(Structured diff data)
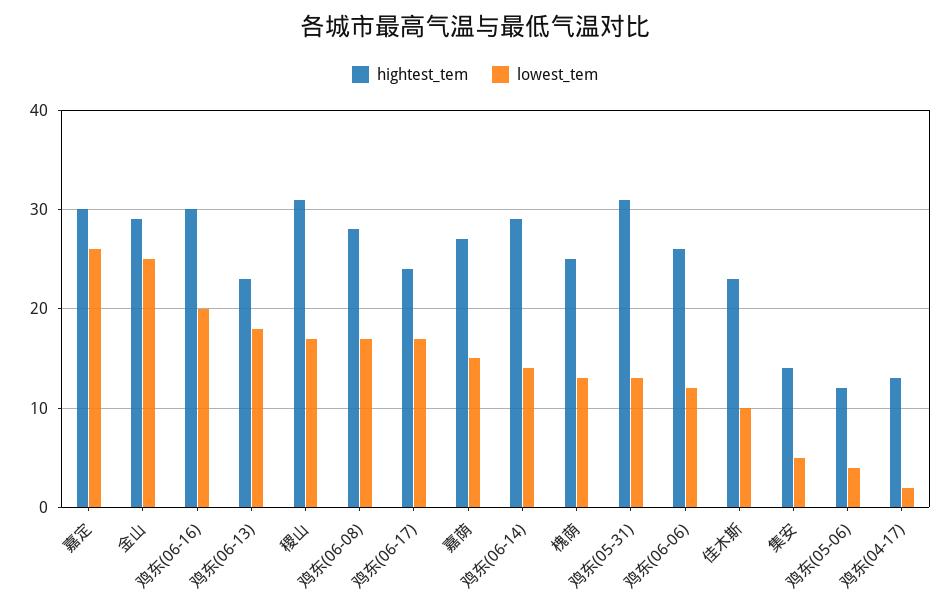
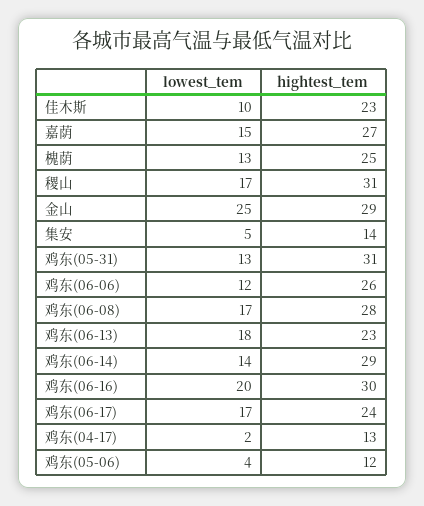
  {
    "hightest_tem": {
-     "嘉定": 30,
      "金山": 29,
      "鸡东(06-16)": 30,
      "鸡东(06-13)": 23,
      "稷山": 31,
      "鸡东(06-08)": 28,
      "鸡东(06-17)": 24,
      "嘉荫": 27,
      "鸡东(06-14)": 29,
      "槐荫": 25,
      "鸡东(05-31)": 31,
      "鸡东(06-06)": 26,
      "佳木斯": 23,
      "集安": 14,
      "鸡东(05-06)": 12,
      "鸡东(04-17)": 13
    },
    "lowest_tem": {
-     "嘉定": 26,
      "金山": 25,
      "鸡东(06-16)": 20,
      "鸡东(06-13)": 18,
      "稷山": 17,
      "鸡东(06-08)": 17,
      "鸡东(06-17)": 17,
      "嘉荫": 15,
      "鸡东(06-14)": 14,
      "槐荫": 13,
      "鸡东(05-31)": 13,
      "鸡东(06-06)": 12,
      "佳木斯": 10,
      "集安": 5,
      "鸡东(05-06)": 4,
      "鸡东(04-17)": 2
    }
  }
...
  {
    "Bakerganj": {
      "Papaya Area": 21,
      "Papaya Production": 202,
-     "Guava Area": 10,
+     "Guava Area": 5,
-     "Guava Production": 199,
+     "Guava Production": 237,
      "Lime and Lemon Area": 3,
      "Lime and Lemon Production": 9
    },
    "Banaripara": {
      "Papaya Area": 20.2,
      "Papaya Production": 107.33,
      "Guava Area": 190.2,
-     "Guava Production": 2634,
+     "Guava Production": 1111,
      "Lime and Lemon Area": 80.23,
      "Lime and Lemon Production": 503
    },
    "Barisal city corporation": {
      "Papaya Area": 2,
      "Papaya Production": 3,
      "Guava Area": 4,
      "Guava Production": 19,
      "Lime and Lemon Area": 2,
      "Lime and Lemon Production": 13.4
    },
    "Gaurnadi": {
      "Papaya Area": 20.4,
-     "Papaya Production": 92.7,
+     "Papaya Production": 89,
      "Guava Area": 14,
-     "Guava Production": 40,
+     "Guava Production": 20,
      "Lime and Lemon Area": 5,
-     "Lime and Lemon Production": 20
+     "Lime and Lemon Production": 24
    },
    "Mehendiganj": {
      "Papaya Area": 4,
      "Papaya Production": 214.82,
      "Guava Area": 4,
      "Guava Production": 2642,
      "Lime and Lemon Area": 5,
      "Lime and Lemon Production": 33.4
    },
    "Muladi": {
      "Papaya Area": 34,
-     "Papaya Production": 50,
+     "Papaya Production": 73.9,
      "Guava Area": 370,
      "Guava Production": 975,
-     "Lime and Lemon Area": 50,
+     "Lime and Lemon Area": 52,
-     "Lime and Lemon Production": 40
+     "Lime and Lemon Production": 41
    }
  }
--
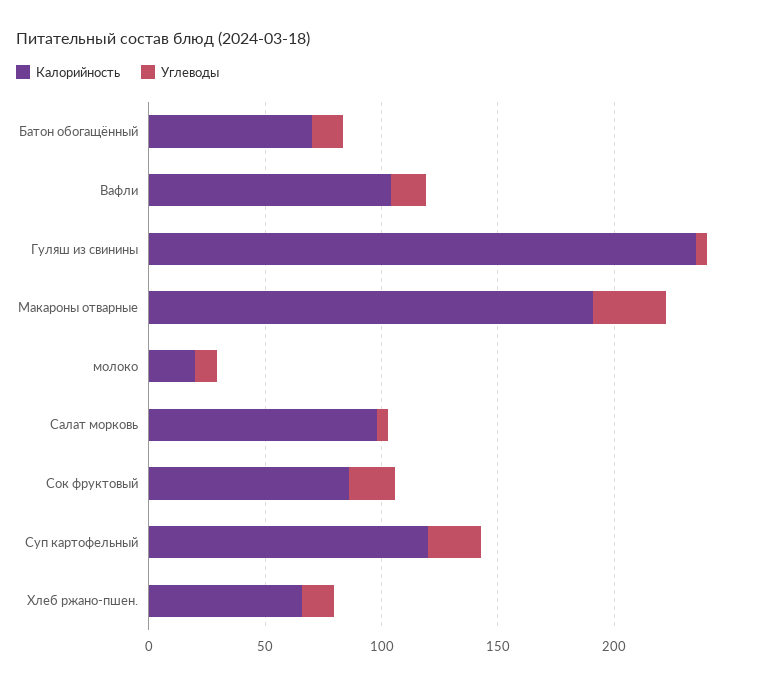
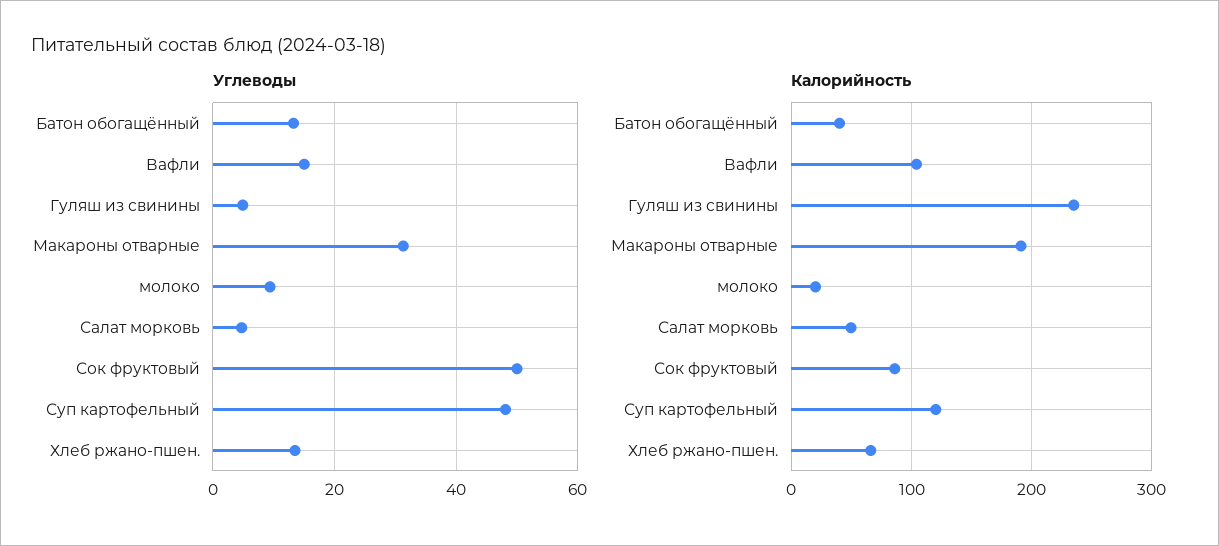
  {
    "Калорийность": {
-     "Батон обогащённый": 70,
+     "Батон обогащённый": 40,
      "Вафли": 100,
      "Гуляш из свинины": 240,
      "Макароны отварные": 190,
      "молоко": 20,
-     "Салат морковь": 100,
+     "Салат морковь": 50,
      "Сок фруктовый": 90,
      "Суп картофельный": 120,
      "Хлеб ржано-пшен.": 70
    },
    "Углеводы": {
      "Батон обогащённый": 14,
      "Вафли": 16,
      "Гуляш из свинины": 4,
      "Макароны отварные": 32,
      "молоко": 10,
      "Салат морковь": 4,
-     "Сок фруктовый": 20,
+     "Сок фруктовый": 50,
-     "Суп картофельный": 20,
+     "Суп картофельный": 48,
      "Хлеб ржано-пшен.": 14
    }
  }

* HOW TO COMPLETE THIS TASK *
Filter the entries and copy out every line with the word "ржано".

* SOLUTION FOR THIS TASK *
      "Хлеб ржано-пшен.": 70
      "Хлеб ржано-пшен.": 14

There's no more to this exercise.